*** Data records ***

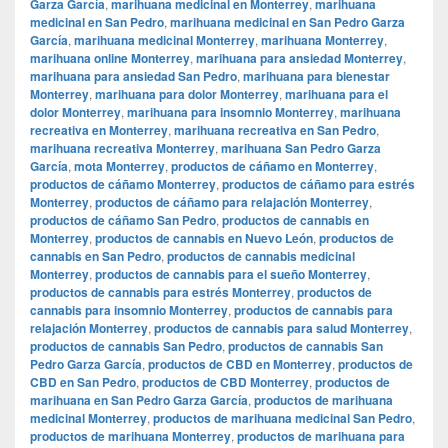
Garza García
,
marihuana medicinal en Monterrey
,
marihuana
medicinal en San Pedro
,
marihuana medicinal en San Pedro Garza
García
,
marihuana medicinal Monterrey
,
marihuana Monterrey
,
marihuana online Monterrey
,
marihuana para ansiedad Monterrey
,
marihuana para ansiedad San Pedro
,
marihuana para bienestar
Monterrey
,
marihuana para dolor Monterrey
,
marihuana para el
dolor Monterrey
,
marihuana para insomnio Monterrey
,
marihuana
recreativa en Monterrey
,
marihuana recreativa en San Pedro
,
marihuana recreativa Monterrey
,
marihuana San Pedro Garza
García
,
mota Monterrey
,
productos de cáñamo en Monterrey
,
productos de cáñamo Monterrey
,
productos de cáñamo para estrés
Monterrey
,
productos de cáñamo para relajación Monterrey
,
productos de cáñamo San Pedro
,
productos de cannabis en
Monterrey
,
productos de cannabis en Nuevo León
,
productos de
cannabis en San Pedro
,
productos de cannabis medicinal
Monterrey
,
productos de cannabis para el sueño Monterrey
,
productos de cannabis para estrés Monterrey
,
productos de
cannabis para insomnio Monterrey
,
productos de cannabis para
relajación Monterrey
,
productos de cannabis para salud Monterrey
,
productos de cannabis San Pedro
,
productos de cannabis San
Pedro Garza García
,
productos de CBD en Monterrey
,
productos de
CBD en San Pedro
,
productos de CBD Monterrey
,
productos de
marihuana en San Pedro Garza García
,
productos de marihuana
medicinal Monterrey
,
productos de marihuana medicinal San Pedro
,
productos de marihuana Monterrey
,
productos de marihuana para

***

Each line in the records that carries "insomnio" must be copied out.

marihuana para insomnio Monterrey
cannabis para insomnio Monterrey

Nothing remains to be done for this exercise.